ハァ、と重たいため息を吐いて銀時が言葉を切る。灰皿にタバコを押しつけながら、なにも言い返さない高杉を気にしないどころかまるで忘れ去ったかのように、うつむけた顔に困ったような笑みを浮かべた銀時は、そしたらさ、と呟いた。

「なにあったのかしんねーけど、トシちゃんがおんなじ顔して泣いてんのみてさ。あーもうダメだって。この顔にゃかなわねぇなって」
「銀時」
「あ?」
「俺ァ、テメェがゲイでよかったっていまはじめておもった」

ありがとうと、泣きながら笑った彼女に、高杉はヤられたのだ。
今にも死にそうなほど頼りなげで、そのくせ誰にもけがしようがない強さを持ったあの顔を前にして、彼女をそうさせるものへの死ぬほどの怒りと同時に、他の誰でもない、自分のためにだけみせてほしいという想いが生まれたとき、ああ、これは自分のものにしよう、と決めたのだ。いちど浮きあがった心臓がまた落っこちるようなあのときの衝撃を、ところが目の前の男は同じように持ったんだと言う。
それでも彼女じゃなく、彼女の兄のほうを選びつづける銀時の性癖に、だから高杉は感謝さえおぼえるのだ。

「どうやらテメェとは好みが似てるようだなァ」

ニヤ、と挑むように笑ってみせた高杉に、銀時はすぅ、と目を細めた。
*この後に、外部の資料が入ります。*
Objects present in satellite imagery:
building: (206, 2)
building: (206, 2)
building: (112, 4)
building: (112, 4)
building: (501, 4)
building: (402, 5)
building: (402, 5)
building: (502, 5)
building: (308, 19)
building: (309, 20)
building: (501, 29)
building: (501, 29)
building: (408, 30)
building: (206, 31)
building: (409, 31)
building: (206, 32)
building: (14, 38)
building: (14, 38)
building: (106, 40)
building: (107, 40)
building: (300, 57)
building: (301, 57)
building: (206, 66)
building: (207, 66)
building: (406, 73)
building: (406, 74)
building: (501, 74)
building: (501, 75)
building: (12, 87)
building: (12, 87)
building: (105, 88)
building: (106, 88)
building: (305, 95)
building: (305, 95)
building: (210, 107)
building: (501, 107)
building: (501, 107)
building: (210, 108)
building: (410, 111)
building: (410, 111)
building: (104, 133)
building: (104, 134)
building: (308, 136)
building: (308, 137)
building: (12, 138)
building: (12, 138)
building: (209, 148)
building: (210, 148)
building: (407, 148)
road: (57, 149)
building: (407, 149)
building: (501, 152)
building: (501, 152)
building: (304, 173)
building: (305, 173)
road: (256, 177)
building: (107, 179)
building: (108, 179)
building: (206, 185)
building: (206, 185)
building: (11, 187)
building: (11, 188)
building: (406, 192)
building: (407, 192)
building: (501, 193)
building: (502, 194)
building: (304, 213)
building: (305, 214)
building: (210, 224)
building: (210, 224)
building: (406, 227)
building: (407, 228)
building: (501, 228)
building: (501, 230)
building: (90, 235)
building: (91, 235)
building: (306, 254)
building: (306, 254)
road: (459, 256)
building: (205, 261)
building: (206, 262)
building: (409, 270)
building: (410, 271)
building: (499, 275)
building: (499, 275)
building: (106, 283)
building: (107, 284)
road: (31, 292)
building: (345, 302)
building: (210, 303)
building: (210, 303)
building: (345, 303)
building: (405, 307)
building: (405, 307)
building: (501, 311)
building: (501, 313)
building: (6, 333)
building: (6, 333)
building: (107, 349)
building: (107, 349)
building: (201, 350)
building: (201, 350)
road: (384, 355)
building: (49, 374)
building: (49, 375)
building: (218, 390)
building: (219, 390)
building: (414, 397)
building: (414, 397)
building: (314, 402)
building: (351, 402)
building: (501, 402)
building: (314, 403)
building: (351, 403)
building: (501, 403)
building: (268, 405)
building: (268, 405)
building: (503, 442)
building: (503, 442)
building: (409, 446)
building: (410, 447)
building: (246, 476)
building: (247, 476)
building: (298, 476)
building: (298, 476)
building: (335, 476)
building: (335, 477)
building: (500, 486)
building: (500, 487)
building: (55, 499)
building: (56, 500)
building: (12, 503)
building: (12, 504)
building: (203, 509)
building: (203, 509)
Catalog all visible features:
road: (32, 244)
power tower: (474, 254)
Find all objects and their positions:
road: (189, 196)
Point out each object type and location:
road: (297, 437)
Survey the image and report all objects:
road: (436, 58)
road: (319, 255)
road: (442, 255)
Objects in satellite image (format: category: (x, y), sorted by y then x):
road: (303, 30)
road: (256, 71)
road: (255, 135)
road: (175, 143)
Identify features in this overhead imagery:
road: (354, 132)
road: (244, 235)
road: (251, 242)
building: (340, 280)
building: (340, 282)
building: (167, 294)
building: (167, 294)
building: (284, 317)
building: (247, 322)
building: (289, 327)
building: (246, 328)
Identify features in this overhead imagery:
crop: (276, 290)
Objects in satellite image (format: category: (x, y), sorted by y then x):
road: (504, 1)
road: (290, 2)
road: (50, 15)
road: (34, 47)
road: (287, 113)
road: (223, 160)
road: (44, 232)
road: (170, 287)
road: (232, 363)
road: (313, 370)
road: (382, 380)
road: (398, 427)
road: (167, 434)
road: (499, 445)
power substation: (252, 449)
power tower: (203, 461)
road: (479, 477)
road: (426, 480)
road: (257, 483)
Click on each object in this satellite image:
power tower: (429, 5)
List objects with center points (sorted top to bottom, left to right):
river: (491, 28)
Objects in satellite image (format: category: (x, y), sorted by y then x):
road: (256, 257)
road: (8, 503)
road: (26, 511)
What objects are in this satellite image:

酔いで死にきっていたはずの赤い目が、そのとき震え上がりそうなほど冷たく光ったのを高杉は見逃さなかった。命拾いしたな。一瞬で元にもどった男の目をまえに、高杉はおもった。
他人の手に渡すなんて冗談じゃない、邪魔する人間は殴り殺してでも自分のものにしたい、そんな衝動を、この男に向けることになったら、自分が死にかねないことくらい分かっているのだ。


end.


収集がつかなくなったのでやめます。